» **WORK ORDER**
Scan the records that follow, and whenever a line has the word "indexed", copy it.

Extracted data entries:
• • •
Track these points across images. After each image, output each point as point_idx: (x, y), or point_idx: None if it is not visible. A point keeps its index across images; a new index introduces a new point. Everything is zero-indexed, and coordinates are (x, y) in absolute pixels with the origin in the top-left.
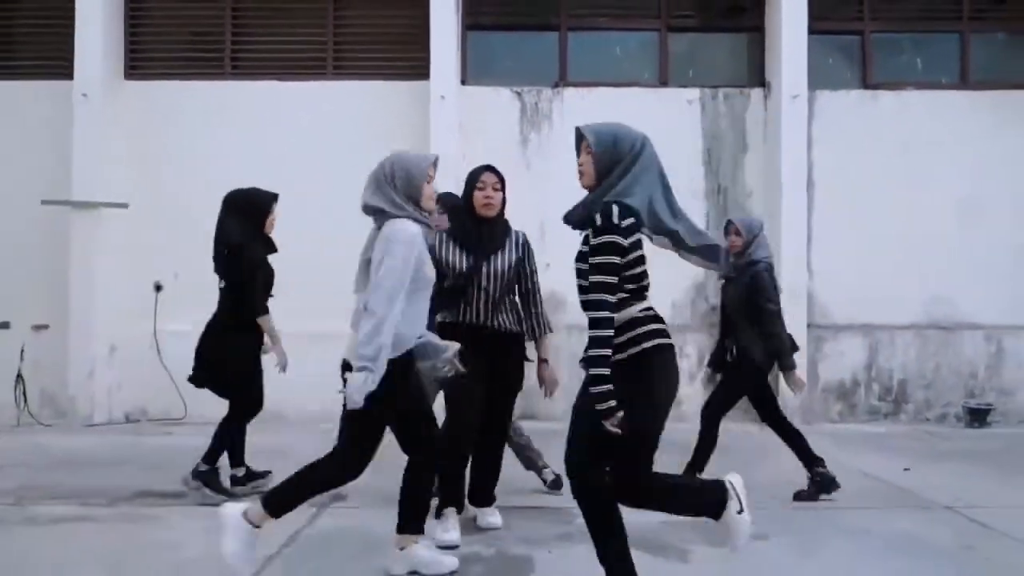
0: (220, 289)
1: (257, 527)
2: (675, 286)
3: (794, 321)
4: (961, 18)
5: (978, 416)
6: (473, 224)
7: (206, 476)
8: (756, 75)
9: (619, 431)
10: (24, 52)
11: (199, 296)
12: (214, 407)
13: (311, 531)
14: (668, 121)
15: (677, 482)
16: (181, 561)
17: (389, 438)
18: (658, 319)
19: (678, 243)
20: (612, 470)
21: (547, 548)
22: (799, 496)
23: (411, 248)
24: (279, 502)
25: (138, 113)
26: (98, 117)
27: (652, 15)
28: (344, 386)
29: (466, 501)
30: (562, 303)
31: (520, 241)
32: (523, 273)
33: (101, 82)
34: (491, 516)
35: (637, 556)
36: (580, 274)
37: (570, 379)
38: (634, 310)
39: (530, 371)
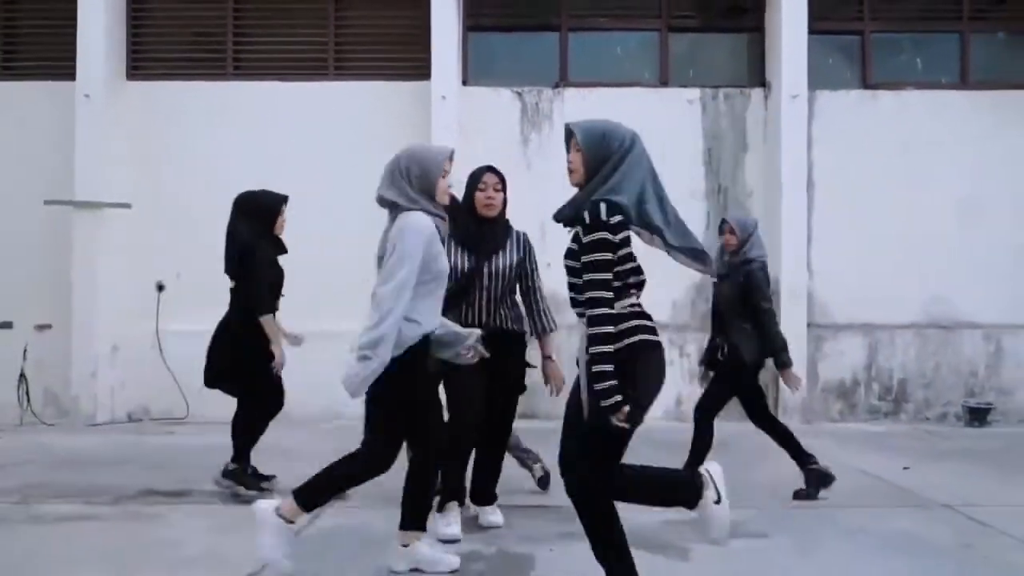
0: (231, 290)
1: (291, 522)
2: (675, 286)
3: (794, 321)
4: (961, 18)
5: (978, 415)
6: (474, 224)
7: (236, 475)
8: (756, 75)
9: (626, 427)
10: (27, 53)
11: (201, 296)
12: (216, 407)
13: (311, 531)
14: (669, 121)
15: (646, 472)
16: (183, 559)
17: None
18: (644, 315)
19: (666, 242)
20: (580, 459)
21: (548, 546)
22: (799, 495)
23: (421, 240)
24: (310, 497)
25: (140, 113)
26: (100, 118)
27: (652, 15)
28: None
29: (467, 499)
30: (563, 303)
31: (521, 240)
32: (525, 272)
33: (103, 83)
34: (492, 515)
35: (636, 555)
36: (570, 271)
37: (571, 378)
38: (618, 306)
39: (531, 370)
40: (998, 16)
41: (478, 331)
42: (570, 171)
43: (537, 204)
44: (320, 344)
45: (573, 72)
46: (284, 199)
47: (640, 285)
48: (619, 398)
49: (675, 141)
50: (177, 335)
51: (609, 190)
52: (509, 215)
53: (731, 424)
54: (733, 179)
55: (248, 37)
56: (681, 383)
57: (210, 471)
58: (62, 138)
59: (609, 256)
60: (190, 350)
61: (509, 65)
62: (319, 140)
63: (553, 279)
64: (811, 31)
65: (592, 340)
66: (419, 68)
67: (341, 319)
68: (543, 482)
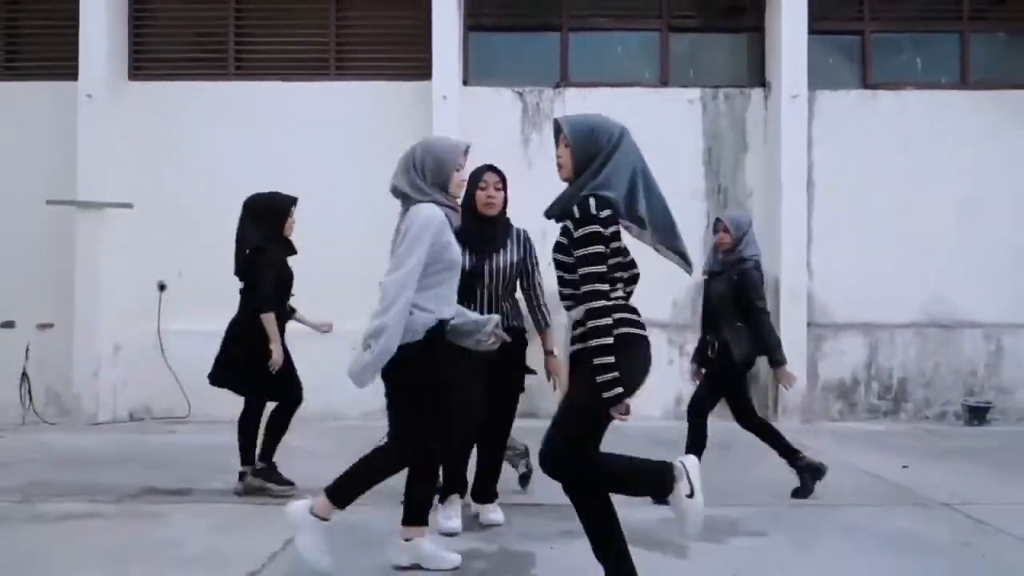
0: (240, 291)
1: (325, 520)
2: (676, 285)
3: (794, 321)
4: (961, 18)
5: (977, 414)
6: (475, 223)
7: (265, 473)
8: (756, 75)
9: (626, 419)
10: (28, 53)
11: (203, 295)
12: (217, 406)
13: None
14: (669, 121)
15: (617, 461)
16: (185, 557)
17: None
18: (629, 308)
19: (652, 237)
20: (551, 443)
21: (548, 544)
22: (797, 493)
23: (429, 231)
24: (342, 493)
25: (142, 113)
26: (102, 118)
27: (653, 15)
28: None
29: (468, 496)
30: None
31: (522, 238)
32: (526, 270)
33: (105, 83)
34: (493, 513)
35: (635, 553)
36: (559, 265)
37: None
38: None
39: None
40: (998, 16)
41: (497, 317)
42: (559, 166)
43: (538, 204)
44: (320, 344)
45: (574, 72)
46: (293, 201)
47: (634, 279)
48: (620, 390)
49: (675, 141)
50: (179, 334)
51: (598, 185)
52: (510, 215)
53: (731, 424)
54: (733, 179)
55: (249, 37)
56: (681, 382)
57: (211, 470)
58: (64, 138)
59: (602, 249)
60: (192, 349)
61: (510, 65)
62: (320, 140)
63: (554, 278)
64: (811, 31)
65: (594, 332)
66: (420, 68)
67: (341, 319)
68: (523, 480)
• • •
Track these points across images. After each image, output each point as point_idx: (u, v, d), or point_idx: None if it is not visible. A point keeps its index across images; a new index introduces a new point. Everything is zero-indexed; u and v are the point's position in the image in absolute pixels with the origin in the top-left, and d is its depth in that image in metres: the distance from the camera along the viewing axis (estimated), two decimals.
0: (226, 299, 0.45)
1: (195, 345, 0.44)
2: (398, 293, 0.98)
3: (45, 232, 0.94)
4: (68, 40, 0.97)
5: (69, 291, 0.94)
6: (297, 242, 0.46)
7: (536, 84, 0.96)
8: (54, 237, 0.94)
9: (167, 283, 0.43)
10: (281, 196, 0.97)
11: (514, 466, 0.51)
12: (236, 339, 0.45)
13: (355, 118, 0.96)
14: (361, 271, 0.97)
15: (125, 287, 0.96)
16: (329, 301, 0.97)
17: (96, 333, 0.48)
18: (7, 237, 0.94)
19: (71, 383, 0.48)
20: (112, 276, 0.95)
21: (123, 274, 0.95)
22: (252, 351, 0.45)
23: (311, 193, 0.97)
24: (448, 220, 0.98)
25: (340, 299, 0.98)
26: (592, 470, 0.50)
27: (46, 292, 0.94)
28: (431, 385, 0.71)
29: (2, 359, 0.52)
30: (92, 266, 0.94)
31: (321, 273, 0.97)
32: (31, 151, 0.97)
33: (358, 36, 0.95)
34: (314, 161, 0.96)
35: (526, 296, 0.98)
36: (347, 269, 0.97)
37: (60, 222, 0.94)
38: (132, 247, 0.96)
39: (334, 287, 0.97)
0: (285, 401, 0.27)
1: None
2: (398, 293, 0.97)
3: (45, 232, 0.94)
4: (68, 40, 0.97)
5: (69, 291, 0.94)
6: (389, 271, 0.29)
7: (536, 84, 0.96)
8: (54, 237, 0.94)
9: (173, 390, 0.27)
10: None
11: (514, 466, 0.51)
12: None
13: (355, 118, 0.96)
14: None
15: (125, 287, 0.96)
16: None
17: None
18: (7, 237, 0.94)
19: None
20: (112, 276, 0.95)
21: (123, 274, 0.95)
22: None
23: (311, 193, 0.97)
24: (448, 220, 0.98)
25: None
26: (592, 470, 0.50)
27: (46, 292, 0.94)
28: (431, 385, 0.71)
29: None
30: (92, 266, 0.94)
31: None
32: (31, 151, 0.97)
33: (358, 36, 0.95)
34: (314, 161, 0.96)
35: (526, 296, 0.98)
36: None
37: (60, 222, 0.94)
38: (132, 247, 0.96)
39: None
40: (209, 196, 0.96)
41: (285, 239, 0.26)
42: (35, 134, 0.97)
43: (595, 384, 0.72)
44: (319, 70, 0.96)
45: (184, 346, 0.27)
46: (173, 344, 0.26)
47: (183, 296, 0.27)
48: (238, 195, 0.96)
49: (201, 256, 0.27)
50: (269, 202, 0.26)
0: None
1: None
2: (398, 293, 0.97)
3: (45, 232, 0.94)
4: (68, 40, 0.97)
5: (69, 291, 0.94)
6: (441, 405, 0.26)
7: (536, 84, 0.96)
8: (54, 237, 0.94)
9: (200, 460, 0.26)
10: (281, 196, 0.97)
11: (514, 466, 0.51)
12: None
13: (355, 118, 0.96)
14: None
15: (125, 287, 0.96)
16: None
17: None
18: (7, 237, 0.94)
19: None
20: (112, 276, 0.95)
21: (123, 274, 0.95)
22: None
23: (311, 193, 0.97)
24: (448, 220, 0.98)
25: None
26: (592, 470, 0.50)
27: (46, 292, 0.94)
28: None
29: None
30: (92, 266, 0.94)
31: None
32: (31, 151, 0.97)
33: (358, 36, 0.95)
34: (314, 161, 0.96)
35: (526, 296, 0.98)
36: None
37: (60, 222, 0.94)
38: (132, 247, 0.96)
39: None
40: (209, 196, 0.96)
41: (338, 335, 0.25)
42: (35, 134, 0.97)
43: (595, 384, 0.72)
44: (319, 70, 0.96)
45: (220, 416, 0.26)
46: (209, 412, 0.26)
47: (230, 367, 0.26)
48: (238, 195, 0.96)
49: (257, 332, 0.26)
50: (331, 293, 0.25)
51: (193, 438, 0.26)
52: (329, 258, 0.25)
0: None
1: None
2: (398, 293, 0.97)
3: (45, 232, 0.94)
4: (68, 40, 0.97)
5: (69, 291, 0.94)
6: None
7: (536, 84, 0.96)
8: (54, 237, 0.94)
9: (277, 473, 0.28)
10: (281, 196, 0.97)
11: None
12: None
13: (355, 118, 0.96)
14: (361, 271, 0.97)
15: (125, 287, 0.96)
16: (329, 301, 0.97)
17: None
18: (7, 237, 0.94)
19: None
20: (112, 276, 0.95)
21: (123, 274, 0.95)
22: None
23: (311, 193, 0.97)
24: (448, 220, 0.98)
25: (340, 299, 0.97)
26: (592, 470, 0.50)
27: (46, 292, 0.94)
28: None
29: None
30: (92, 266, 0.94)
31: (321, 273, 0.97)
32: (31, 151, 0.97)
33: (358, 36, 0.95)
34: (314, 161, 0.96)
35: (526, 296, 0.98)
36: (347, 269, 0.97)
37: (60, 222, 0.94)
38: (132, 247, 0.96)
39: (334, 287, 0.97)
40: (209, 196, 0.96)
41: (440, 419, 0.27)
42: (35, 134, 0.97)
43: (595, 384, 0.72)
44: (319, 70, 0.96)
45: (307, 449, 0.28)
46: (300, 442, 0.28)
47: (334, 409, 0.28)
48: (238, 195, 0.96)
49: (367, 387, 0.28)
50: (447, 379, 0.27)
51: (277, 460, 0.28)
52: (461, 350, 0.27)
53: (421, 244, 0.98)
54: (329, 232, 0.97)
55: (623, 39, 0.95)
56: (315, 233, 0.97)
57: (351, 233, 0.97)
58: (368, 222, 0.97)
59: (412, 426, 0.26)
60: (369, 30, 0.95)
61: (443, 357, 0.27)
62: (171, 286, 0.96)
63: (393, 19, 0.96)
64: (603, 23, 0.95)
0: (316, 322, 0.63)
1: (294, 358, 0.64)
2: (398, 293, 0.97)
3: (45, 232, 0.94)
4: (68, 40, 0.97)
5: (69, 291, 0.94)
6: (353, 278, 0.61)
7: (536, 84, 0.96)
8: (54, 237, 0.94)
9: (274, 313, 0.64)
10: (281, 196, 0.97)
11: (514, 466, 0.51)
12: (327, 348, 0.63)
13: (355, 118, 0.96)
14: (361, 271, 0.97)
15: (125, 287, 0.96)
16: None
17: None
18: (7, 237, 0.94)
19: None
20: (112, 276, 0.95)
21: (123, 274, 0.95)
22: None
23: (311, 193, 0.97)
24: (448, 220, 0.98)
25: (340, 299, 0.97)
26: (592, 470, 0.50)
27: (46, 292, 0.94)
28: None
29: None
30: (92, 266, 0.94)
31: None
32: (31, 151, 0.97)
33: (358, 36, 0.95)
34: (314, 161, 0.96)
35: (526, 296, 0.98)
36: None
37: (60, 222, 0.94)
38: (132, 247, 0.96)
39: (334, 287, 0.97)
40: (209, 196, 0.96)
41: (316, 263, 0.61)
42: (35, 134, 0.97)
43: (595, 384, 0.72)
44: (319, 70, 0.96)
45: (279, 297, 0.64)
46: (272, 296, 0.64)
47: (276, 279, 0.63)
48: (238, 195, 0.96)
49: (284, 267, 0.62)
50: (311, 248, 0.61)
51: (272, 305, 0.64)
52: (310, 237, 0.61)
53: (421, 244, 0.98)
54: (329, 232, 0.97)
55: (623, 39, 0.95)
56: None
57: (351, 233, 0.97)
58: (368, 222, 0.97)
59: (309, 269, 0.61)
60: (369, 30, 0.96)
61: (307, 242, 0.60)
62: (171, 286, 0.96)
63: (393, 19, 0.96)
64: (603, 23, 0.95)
• • •
» **RESPONSE BOX**
Track these points across images. After each image, output each point as point_idx: (x, y), or point_idx: None if it is not visible. A point keeps its index across images; a new index introduces a new point. Everything is zero-indexed, and coordinates are (x, y) in absolute pixels with the origin in the top-left.
Track these points across images. After each image, output each point as point_idx: (u, v, d), or point_idx: None if it is not visible. A point keeps its index across images; a new index introduces a new point. Everything is zero-indexed; u and v are the point's position in the image in absolute pixels with the origin in the top-left, and d is its depth in that image in metres: the distance from the camera along the viewing axis (estimated), two decimals.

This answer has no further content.